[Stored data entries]

━━━━━━━━━━━━━━━━━━━━

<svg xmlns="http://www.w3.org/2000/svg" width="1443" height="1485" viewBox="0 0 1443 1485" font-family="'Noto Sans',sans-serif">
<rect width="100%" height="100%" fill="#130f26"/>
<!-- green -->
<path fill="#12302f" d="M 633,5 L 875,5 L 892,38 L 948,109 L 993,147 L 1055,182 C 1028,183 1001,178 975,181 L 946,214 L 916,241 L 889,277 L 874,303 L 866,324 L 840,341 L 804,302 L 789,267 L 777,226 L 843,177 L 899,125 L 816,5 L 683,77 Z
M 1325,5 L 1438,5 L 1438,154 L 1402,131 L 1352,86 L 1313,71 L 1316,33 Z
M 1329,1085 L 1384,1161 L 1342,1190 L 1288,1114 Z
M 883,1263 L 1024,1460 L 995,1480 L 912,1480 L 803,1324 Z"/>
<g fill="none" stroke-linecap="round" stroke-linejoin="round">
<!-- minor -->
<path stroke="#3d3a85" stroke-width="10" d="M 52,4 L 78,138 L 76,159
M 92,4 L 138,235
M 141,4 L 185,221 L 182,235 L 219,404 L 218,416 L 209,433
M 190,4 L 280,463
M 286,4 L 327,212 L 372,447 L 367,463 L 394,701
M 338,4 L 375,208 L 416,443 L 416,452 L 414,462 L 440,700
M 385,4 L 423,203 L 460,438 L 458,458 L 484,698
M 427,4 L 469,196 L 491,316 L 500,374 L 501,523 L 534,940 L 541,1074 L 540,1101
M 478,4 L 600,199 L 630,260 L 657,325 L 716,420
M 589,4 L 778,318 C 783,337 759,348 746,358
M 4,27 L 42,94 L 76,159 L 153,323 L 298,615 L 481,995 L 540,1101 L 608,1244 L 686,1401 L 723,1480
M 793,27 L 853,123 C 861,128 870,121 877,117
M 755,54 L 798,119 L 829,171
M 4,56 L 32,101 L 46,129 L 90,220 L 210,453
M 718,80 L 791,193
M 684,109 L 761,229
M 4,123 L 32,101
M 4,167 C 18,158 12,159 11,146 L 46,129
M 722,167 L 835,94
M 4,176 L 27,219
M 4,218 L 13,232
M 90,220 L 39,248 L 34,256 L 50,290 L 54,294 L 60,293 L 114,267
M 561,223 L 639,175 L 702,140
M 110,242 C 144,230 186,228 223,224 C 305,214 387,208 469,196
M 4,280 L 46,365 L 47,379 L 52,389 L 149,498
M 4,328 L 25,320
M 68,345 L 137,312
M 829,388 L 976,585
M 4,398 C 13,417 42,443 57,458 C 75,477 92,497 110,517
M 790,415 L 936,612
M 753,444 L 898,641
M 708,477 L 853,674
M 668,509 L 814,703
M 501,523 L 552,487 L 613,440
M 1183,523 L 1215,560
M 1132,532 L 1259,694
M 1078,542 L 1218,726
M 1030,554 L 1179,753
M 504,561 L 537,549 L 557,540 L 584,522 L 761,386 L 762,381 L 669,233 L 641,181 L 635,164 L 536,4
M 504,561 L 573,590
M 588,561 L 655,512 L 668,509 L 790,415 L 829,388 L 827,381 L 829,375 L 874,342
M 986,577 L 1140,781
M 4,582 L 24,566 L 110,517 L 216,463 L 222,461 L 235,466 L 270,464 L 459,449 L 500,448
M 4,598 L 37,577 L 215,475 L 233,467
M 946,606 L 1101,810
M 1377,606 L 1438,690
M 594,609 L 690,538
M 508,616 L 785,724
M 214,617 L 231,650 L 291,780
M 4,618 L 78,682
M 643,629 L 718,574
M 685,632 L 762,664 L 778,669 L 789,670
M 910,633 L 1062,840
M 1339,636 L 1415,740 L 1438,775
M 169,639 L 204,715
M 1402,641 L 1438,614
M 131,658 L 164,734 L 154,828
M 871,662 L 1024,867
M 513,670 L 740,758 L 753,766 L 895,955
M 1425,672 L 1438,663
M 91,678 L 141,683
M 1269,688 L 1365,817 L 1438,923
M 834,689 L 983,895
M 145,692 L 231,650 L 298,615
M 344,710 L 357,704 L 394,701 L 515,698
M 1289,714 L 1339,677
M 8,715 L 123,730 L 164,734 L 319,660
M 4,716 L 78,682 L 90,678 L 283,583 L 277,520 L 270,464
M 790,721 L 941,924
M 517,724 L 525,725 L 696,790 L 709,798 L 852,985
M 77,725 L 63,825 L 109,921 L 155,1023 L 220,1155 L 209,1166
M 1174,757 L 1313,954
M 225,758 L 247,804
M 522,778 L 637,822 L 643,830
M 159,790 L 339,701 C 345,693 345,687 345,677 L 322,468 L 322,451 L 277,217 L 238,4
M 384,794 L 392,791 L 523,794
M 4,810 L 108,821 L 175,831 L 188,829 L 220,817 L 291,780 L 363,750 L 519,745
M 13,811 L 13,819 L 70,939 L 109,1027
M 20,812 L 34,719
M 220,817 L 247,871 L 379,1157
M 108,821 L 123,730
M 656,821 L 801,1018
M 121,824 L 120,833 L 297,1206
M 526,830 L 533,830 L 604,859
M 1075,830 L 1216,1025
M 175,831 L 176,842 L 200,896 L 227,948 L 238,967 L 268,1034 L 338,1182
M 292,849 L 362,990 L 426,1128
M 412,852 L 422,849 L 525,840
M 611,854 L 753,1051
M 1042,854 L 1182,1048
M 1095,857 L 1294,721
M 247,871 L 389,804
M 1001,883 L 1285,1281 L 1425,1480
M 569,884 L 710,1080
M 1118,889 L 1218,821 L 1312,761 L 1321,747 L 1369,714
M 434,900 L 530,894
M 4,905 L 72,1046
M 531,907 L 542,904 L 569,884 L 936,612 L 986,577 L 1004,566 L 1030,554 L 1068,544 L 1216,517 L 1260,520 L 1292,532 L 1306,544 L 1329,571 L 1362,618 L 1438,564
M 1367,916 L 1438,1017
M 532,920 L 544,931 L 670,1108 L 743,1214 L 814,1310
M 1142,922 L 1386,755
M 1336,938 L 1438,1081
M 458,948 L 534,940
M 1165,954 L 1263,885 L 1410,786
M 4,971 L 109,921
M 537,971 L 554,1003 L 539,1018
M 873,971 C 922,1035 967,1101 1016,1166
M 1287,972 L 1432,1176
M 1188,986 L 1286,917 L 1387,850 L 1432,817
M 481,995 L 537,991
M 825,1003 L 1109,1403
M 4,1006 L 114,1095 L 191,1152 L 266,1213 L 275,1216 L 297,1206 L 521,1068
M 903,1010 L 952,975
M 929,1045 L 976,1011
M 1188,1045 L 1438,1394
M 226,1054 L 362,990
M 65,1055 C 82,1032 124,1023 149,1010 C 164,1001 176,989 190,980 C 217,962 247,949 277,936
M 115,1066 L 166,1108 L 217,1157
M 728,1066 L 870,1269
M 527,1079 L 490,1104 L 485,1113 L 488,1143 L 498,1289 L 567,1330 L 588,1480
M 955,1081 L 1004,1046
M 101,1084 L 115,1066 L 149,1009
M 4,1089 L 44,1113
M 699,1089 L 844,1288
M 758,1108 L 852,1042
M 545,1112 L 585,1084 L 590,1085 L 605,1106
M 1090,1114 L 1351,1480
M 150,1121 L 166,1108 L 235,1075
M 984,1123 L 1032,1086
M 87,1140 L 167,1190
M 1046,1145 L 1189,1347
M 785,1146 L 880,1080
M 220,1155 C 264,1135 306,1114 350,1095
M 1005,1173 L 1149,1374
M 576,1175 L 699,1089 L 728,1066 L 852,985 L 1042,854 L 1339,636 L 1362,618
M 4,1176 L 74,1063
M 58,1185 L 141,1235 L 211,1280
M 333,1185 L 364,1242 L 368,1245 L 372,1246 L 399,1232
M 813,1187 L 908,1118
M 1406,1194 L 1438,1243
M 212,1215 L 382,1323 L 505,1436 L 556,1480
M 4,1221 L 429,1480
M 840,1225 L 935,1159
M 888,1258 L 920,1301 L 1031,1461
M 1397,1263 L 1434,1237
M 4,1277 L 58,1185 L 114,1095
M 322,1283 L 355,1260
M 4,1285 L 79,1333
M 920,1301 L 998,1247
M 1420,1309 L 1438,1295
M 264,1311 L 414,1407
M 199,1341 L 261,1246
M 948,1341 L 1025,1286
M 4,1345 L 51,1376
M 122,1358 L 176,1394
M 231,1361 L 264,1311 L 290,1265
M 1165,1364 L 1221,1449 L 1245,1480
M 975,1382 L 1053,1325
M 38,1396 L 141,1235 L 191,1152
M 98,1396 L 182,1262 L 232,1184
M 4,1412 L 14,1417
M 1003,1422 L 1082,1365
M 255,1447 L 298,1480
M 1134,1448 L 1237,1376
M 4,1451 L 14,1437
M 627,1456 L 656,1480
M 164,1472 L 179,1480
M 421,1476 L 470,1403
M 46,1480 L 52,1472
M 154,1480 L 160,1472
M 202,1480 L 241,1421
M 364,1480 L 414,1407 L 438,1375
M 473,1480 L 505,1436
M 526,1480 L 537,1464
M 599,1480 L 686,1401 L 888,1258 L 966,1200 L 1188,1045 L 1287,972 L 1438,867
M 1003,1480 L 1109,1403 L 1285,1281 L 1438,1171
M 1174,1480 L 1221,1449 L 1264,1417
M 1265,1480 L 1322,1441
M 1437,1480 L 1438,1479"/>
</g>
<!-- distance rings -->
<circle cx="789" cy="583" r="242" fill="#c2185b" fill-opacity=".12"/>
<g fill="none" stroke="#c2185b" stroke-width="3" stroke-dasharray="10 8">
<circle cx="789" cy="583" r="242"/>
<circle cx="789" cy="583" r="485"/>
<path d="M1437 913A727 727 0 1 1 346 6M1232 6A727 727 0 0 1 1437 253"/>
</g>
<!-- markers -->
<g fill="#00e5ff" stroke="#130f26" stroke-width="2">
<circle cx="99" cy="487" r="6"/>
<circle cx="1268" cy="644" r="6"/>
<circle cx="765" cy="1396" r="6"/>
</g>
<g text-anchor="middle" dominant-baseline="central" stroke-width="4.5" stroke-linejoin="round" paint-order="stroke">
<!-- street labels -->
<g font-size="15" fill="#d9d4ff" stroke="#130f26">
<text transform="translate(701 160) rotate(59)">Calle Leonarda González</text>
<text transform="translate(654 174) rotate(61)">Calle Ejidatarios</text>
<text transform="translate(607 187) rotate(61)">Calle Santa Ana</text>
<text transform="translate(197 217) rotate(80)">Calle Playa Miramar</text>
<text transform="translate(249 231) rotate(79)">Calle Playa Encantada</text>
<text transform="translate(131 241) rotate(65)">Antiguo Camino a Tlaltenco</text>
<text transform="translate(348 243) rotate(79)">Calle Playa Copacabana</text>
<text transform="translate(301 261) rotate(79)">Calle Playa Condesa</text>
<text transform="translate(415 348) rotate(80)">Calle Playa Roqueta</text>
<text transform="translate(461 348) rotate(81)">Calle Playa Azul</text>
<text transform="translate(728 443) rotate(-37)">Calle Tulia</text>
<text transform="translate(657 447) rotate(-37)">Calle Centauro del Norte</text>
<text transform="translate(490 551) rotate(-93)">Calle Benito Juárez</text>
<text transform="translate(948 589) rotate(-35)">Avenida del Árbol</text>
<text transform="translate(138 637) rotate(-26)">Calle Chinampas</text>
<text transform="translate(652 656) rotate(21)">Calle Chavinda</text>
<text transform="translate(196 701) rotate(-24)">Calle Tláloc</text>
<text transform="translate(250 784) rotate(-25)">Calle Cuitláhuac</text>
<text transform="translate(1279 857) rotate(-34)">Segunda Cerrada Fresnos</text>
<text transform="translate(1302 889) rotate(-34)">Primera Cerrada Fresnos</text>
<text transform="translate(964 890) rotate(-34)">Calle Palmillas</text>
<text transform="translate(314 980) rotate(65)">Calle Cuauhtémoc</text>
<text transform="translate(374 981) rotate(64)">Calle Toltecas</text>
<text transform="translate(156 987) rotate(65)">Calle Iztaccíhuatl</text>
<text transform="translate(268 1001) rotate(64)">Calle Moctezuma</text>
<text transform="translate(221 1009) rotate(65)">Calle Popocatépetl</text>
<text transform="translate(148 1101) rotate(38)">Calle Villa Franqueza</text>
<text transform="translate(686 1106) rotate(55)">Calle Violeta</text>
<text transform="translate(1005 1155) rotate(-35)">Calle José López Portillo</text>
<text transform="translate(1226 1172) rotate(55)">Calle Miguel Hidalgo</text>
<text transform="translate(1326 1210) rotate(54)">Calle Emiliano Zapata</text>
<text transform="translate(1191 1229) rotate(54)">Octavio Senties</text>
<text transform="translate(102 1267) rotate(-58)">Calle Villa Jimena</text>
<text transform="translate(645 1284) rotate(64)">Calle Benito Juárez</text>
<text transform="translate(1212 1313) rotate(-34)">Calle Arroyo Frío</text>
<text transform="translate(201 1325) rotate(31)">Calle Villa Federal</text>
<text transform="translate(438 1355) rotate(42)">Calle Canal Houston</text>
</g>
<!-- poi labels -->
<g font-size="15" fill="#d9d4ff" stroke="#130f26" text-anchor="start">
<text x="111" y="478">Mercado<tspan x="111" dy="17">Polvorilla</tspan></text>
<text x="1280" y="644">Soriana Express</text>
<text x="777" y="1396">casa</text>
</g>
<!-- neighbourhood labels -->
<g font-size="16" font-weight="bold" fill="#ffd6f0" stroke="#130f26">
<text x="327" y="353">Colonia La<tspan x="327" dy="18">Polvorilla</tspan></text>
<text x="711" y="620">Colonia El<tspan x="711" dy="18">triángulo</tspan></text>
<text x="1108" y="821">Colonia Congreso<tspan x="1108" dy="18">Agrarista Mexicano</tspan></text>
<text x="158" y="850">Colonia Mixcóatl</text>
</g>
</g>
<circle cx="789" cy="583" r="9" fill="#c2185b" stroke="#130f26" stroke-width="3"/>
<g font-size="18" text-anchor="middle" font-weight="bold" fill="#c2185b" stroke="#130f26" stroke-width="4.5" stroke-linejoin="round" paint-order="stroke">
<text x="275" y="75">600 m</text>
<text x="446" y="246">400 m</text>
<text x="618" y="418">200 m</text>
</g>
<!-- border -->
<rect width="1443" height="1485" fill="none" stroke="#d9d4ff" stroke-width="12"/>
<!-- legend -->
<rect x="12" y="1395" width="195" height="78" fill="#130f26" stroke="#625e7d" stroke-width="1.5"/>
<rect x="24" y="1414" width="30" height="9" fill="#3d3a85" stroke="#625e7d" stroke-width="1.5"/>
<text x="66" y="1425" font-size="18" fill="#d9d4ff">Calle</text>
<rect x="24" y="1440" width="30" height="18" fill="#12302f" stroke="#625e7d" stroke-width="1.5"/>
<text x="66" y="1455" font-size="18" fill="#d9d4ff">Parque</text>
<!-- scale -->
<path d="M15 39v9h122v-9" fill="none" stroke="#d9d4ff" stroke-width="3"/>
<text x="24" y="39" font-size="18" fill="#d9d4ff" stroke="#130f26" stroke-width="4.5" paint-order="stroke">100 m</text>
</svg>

━━━━━━━━━━━━━━━━━━━━

- _Task statement_: Look above for the line containing "M 338,4 L 375,208". Output from there through the line containing "M 145,692 L 231,650 L 298,615", exactly and inclusively.

- _Answer to this exercise_:
M 338,4 L 375,208 L 416,443 L 416,452 L 414,462 L 440,700
M 385,4 L 423,203 L 460,438 L 458,458 L 484,698
M 427,4 L 469,196 L 491,316 L 500,374 L 501,523 L 534,940 L 541,1074 L 540,1101
M 478,4 L 600,199 L 630,260 L 657,325 L 716,420
M 589,4 L 778,318 C 783,337 759,348 746,358
M 4,27 L 42,94 L 76,159 L 153,323 L 298,615 L 481,995 L 540,1101 L 608,1244 L 686,1401 L 723,1480
M 793,27 L 853,123 C 861,128 870,121 877,117
M 755,54 L 798,119 L 829,171
M 4,56 L 32,101 L 46,129 L 90,220 L 210,453
M 718,80 L 791,193
M 684,109 L 761,229
M 4,123 L 32,101
M 4,167 C 18,158 12,159 11,146 L 46,129
M 722,167 L 835,94
M 4,176 L 27,219
M 4,218 L 13,232
M 90,220 L 39,248 L 34,256 L 50,290 L 54,294 L 60,293 L 114,267
M 561,223 L 639,175 L 702,140
M 110,242 C 144,230 186,228 223,224 C 305,214 387,208 469,196
M 4,280 L 46,365 L 47,379 L 52,389 L 149,498
M 4,328 L 25,320
M 68,345 L 137,312
M 829,388 L 976,585
M 4,398 C 13,417 42,443 57,458 C 75,477 92,497 110,517
M 790,415 L 936,612
M 753,444 L 898,641
M 708,477 L 853,674
M 668,509 L 814,703
M 501,523 L 552,487 L 613,440
M 1183,523 L 1215,560
M 1132,532 L 1259,694
M 1078,542 L 1218,726
M 1030,554 L 1179,753
M 504,561 L 537,549 L 557,540 L 584,522 L 761,386 L 762,381 L 669,233 L 641,181 L 635,164 L 536,4
M 504,561 L 573,590
M 588,561 L 655,512 L 668,509 L 790,415 L 829,388 L 827,381 L 829,375 L 874,342
M 986,577 L 1140,781
M 4,582 L 24,566 L 110,517 L 216,463 L 222,461 L 235,466 L 270,464 L 459,449 L 500,448
M 4,598 L 37,577 L 215,475 L 233,467
M 946,606 L 1101,810
M 1377,606 L 1438,690
M 594,609 L 690,538
M 508,616 L 785,724
M 214,617 L 231,650 L 291,780
M 4,618 L 78,682
M 643,629 L 718,574
M 685,632 L 762,664 L 778,669 L 789,670
M 910,633 L 1062,840
M 1339,636 L 1415,740 L 1438,775
M 169,639 L 204,715
M 1402,641 L 1438,614
M 131,658 L 164,734 L 154,828
M 871,662 L 1024,867
M 513,670 L 740,758 L 753,766 L 895,955
M 1425,672 L 1438,663
M 91,678 L 141,683
M 1269,688 L 1365,817 L 1438,923
M 834,689 L 983,895
M 145,692 L 231,650 L 298,615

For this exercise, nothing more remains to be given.